H.B 179 and its Effect on Clawson
- jordanelaineb

- Jul 23, 2024
- 3 min read
On May 22, 2023, the Ohio House of Representatives introduced H.B. 179, which seeks to amend R.C. 2305.15 and introduce R.C. 2307.241. The Bill was passed by the House on January 10, 2024, and thereafter was introduced to the Ohio Senate on January 16, 2024. On June 26, 2024, the Ohio Senate passed the Bill and sent it Governor DeWine on July 15, 2024. I anticipate H.B. 179 will be signed into law by Governor DeWine soon.
So, why does H.B. 179 matter in the context of medical malpractice defense? The Bill's introduction of 2307.241 may affect the vicarious liability standard set in Clawson v. Heights Chiropractic Physicians, LLC and Natl. Union Fire Insu. v. Wuerth. Within these cases, the Supreme Court of Ohio held a claim against a healthcare entity fails if the plaintiff does not also bring a claim against a healthcare provider. The logic behind this is that a healthcare entity does not practice medicine; only healthcare providers practice medicine.

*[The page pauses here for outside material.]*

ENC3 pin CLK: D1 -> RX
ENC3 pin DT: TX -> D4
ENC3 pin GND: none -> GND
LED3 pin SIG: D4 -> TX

However, with regards to medical, dental, optometric, chiropractic, physical therapy, and podiatry claims, H.B. 179 states:
(B) In a tort action alleging respondeat superior or vicarious liability, the following apply:
(1) If liability arises against both a principal and agent, master and servant, employer and employee, or other persons having a vicarious liability relationship, the injured party may sue either the primarily liable agent, servant, employee, or person or the secondarily liable principal, master, employer, or person, or both.

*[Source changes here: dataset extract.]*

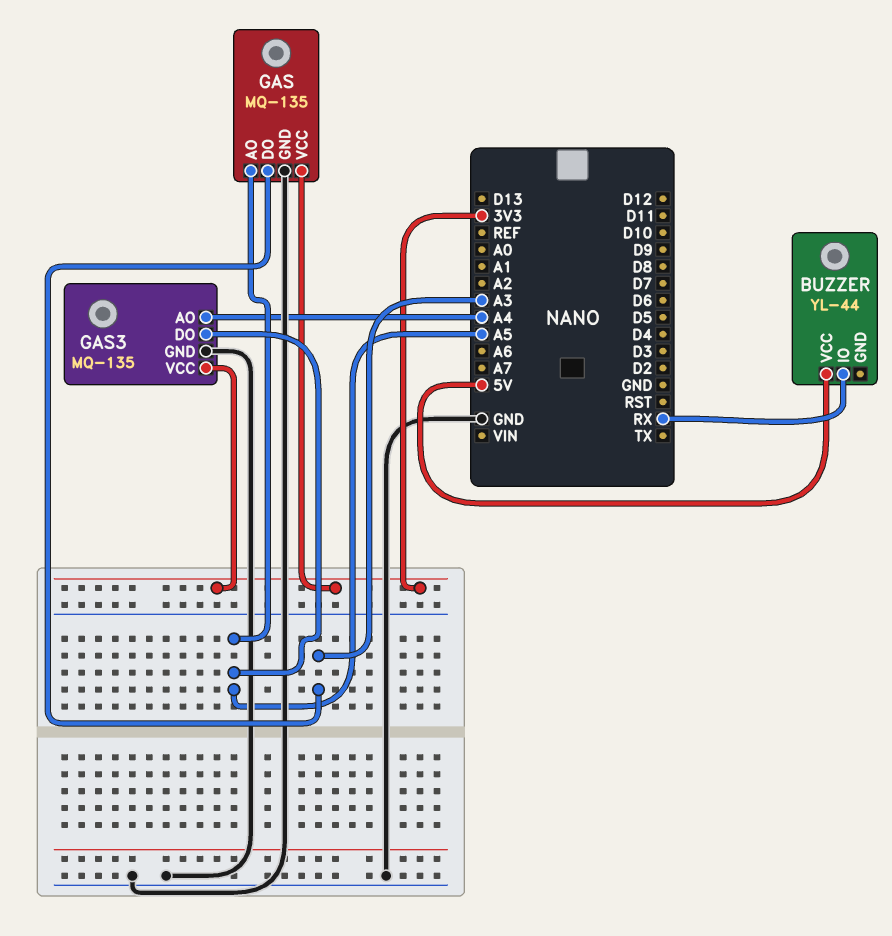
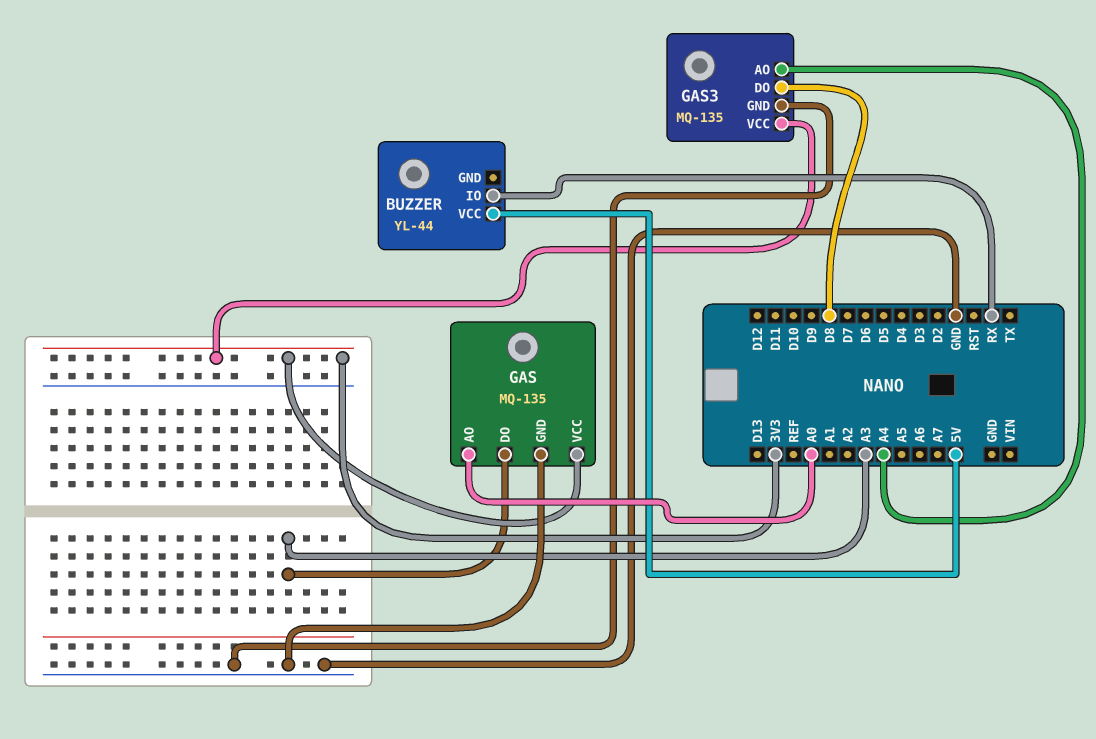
GAS pin AO: A5 -> A0
GAS3 pin DO: A5 -> D8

(2) For the injured party to prevail in a tort action alleging respondeat superior or vicarious liability against a secondarily liable principal, master, employer, or other person, both of the following apply:
(a) A primarily liable agent, servant, employee, or person committed the act or omission on which the tort action is based, while in the course of, and within the scope of, that agent's, servant's, employee's, or person's agency or servant relationship with, or employment by, the secondarily liable principal, master, employer, or other person.
(b) A primarily liable agent, servant, employee, or person is not a necessary party to the tort action alleging respondeat superior or vicarious liability against a secondarily liable principal, master, employee, or other person, unless the tort action is any of the following:
(i) An action upon a medical claim against a physician, podiatrist, or physical therapist;
(ii) An action upon a dental claim against a dentist;
(iii) An action upon an optometric claim against an optometrist;
(iv) An action upon a chiropractic claim against a chiropractor[.]

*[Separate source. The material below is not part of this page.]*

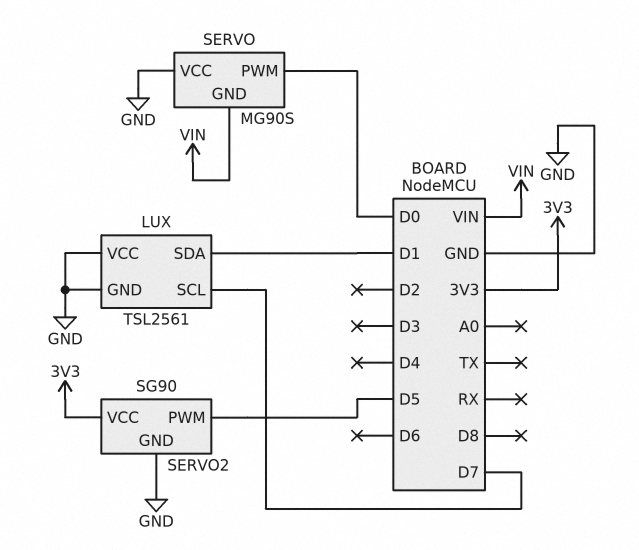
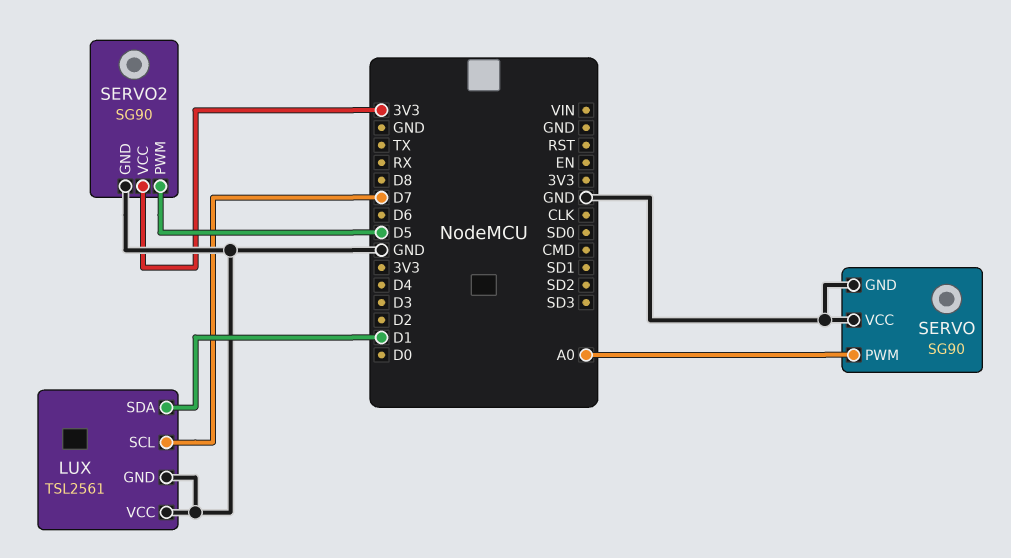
SERVO: MG90S -> SG90
SERVO pin GND: VIN -> GND
SERVO pin PWM: D0 -> A0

At first, I did not see anything different between this language and the language of Clawson. However, it seems while a plaintiff must name a physician, dentist, optometrist, etc., the plaintiff does not need to name support staff. This includes, among others, RNs, CNPs, CRNAs, PAs, LPNs, dieticians, and aides. Thus, the plaintiff could bring a suit against a healthcare entity for acts of its nursing staff without naming the individual nursing staff.
In my personal experience, defense attorneys have used Clawson to defend against claims where the plaintiff has failed to name any individual provider. Ironically, this tactic has instigated Plaintiff's attorneys to name every single provider within the medical records, whether they allegedly caused the injury or not. Thus, healthcare providers who had minimal or no involvement in a patient's care are being named in lawsuits, which incurs costs for insurance providers and could be reported to the National Practitioner Data Bank.
I see an argument for and against enactment of the statute. On one hand, it is a fact that healthcare providers, whether physicians, dentists, or nurses, practice medicine, not healthcare entities. This is especially true in nursing homes, where a majority of the staff is composed of nurses. Thus, it would be unfair to name the healthcare entity without specific allegations of wrongdoing by the entity's staff. On the other hand, I see a silver lining for defense attorneys as they no longer have to worry about frivolous claims for their insurance clients. If plaintiffs' attorneys no longer need to name everyone in the medical records, then defense attorneys can focus on cases with actual merit.
I look forward to seeing how R.C. 2307.241 will be cited in motions and interpreted by courts in Ohio. If you have thoughts on the potential impact of H.B. 179 and R.C. 2307.241, let me know down in the comments. I'm curious what other attorneys, both defense and plaintiff, think of this Bill.